_Collected data_
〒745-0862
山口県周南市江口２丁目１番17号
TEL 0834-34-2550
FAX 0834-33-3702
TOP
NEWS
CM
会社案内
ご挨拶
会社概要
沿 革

_What to produce_
Every record above is to be transcribed exactly.

_Solution to the problem_
〒745-0862
山口県周南市江口２丁目１番17号
TEL 0834-34-2550
FAX 0834-33-3702
TOP
NEWS
CM
会社案内
ご挨拶
会社概要
沿 革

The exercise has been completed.